Apoptosis - programmed cell death (PCD) type I is physiological process responsible for cell loss during mammary gland involution after natural weaning or litter removal in rodents, after weaning in sow and during drying off in goat and cow. The regulation of mammary epithelial cell (MEC) apoptosis in bovine mammary gland occurs at three levels. The first level comprises intracellular regulatory proteins, e.g. Bcl-2 family death promoters and inhibitors. The second level is represented by intramammary inductors of apoptosis, e.g. FIL, IGFBPs, Fas ligand, TGF-betas. The expression and activity of these auto/paracrine inductors of apoptosis is controlled and modulated by the third level factors, e.g. systemic galactopoetic hormones, nutrition, reproductive status and milking management. Our recent study proved that apoptosis in involuting bovine mammary gland is accompanied by increased intensity of autophagy, regarded as a cytoprotective process but in advanced stage as a PCD type II. Moreover, we have reported for the first time the ability of TGF-beta(1) to induce both apoptosis and autophagy in bovine BME-UV1 MEC. Much more pronounced heterogeneity of PCD was observed when breast cancer cells were exposed to anticancer drugs.
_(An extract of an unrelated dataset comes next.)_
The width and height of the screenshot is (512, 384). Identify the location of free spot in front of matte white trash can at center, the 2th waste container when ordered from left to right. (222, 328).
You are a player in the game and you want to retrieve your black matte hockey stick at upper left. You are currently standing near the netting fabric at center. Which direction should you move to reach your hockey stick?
The primary responses of breast cancer MCF-7 cells to camptothecin (CPT) are apoptosis and autophagy (as a cytoprotective process). In this case autophagy occurs in cells which are resistant to apoptosis as a tool of cancer cell survival. The fail-safe responses of breast cancer cells to persisting CPT-induced stress are apoptosis accompanied by morphological and biochemical features of autophagy or type II PCD with advanced subcellular degradation. The threshold between autophagy as a cytoprotective process (reversible) or PCD (irreversible) is difficult to establish and probably depends on the extent of degradation of cellular components. Proapoptotic protein Bid may serve as a molecular switch between apoptosis and autophagy. Bid knock down in MCF-7 cells exposed to CPT leads to a shift of cell death from apoptosis to autophagy. Since bid and other proapoptotic genes undergo mutations in malignant cells, the ability of cancer cells commitment to autophagy may have important therapeutic implications.
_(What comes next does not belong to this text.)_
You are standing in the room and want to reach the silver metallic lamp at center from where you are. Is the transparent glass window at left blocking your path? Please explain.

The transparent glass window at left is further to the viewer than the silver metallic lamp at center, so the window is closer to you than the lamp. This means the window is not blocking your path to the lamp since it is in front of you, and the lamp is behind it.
Dissimilar effects of LY 294002 and PD 098059 in IGF-I-mediated inhibition of TGF-beta1 expression and apoptosis in bovine mammary epithelial cells.
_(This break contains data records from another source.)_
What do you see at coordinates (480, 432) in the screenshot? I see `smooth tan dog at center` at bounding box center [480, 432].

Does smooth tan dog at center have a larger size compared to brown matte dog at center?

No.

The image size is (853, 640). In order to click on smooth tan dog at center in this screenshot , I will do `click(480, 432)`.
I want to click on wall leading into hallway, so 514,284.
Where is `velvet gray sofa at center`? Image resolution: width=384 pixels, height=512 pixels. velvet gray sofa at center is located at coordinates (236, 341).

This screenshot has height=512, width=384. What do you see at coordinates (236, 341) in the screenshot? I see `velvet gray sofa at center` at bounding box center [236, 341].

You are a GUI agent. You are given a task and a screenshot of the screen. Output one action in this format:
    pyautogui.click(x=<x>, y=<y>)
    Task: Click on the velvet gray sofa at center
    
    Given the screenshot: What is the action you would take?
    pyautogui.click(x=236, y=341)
In mammary epithelial cells (MEC) TGF-beta(1) is the auto-/paracrine growth inhibitor and inducer of apoptosis and therefore is considered as an important local regulator of mammary tissue involution. However, the mechanisms of controlled TGF-beta(1) expression in the course of bovine mammary gland remodelling are still unclear. Recent study performed in this laboratory support the evidence that TGF-beta(1) expression in bovine MEC is regulated by hormones of somatotropic axis (GH, IGF-I and somatostatin). Present study was focused on the contribution of IGF-I-induced signaling pathways in anti-TGF-beta(1) and anti-apoptotic effects of IGF-I. Laser scanning cytometry was applied for the measurement of TGF-beta(1) content and apoptotic cell number in bovine BME-UV1 MEC. Involution of the bovine mammary gland in vitro was modeled by decreasing the availability of FBS for bovine MEC. Reducing FBS content in the medium from 10% to 0.5% evoked highly significant increase of TGF-beta(1) expression and increase of apoptotic cell number. IGF-I (50 ng/ml) completely abrogated FBS deficiency-induced TGF-beta(1) expression and apoptosis in bovine MEC. In order to establish which of the IGF-I signaling pathways contributed to anti-TGF-beta(1) and anti-apoptotic effects, the inhibitors of PI3-kinase - (LY 294002) and MEK- (MAPKK for ERK) (PD 098059) mediated signaling pathways were applied to our model. The results clearly showed that inhibition of PI3-K reverses the ability of IGF-I to suppress TGF-beta(1) expression and apoptosis. An inhibition of ERK1/2 pathway even potentiated inhibitory effect of IGF-I on TGF-beta(1) expression, but partially abrogated anti-apoptotic effect of IGF-I. In conclusion, the results of the study indicate that PI3-K/Akt pathway contributed significantly to the inhibition of TGF-beta(1) expression by IGF-I, whereas both PI3-K/Akt and ERK1/2 pathways are involved in the anti-apoptotic effect of IGF-I in bovine MEC.